How a conversion works
A conversion is three steps: reading the source file, translating it into a neutral Intermediate Representation, writing it in the destination format. All in the browser, all synchronous.
1. Reading (reader)
Every format has its own reader — a function
read(bytes: Uint8Array): Pattern in packages/core.
The reader decodes the file's bytes, handles the format's quirks
(compression, XOR, byte order, offset tables) and returns a
Pattern with absolute stitches in 0.1 mm
units, threads with RGB and catalog info, and commands (STITCH,
JUMP, TRIM, COLOR_CHANGE,
STOP, END).
Some readers are simple (DST is text with coordinates; EXP is a stream of signed bytes). Others have more scaffolding: VIP is a HUS body compressed with EmbCompress inside a Husqvarna header; PES embeds a PEC block with its color palette; VP3 carries thread tables with manufacturer metadata.

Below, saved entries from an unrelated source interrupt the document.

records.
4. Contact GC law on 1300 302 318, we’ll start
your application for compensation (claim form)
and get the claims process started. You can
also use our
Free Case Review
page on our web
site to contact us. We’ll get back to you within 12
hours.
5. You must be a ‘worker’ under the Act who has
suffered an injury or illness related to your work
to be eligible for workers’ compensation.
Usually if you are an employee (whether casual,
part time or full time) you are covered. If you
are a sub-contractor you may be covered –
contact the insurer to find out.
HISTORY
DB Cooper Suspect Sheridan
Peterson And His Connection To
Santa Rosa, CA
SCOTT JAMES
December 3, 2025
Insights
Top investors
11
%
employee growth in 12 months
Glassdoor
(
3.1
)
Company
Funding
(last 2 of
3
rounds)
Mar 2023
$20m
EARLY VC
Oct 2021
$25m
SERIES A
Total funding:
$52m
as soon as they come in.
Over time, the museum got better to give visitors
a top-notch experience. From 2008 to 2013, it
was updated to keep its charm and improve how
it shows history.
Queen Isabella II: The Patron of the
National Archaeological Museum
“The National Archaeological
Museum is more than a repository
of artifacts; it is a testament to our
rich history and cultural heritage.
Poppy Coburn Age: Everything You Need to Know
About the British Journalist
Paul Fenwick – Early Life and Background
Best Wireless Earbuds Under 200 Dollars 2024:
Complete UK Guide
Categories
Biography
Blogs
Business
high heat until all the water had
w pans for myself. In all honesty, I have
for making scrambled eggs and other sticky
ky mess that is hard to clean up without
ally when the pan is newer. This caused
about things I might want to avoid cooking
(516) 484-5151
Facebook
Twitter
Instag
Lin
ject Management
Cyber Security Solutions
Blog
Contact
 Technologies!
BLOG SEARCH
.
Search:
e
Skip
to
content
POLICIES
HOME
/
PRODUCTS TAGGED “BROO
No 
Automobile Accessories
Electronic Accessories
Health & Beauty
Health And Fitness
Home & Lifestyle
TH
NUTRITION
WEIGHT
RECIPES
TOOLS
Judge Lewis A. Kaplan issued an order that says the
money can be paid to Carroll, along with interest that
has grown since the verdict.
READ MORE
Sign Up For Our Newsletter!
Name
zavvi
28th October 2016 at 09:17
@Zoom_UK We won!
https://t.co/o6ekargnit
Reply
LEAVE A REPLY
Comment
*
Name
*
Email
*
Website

2. Intermediate Representation
The Pattern is the heart of the converter: every writer consumes it, every reader produces it. It is neutral, so any two formats can talk to each other without knowing anything about one another. See the IR page for the details of the type.
Commands
STITCH— a normal stitch; the needle goes down and sews.JUMP— move the needle without sewing (for jumps between areas of the design).TRIM— cut the thread. Not every format knows how.COLOR_CHANGE— the machine's color change.STOP— a pause: the operator changes thread or adjusts the fabric.END— end of the design; the last command every writer must always emit.
3. Writing (writer)
Every format has a writer write(pattern: Pattern,
settings): Uint8Array. The writer takes the absolute coordinates,
converts them to the format's delta encoding (1/10 mm in ZHS, 0.1 mm with
scaling in DST, and so on), and encodes the special commands with the
bytes of its own dialect.
If the destination format cannot express one of the Pattern's commands
(for instance, ZHS cannot write STOP as an arbitrary pause,
and some older formats have no concept of TRIM), the writer
applies the fallback strategy documented for that format and attaches a
structured warning to the
response. The UI shows the warnings in the results list.
4. The convert() function
import { convert } from '@embroidery/core';
// en: source bytes, fromFmt, toFmt → destination bytes
const out = await convert({
bytes: vipBytes,
from: 'vip',
to: 'zhs',
settings: { hoop: 'auto', trims: 'drop' },
});
// out.bytes : Uint8Array
// out.warnings : Warning[] (empty when everything went smoothly)
// out.note? : string (caveat for the destination format) What it does NOT do
- It doesn't digitize. It doesn't generate stitches from an SVG or a vector drawing — it reads one embroidery file and writes another.
- It doesn't touch your file's colors. If a format only knows its own thread palette, it snaps them to the nearest matches and reports
warn.COLOR_QUANTIZED. - It doesn't reshape the geometry: it moves or centers the design in the hoop only if you ask it to.
- It sends nothing over the network. See Privacy.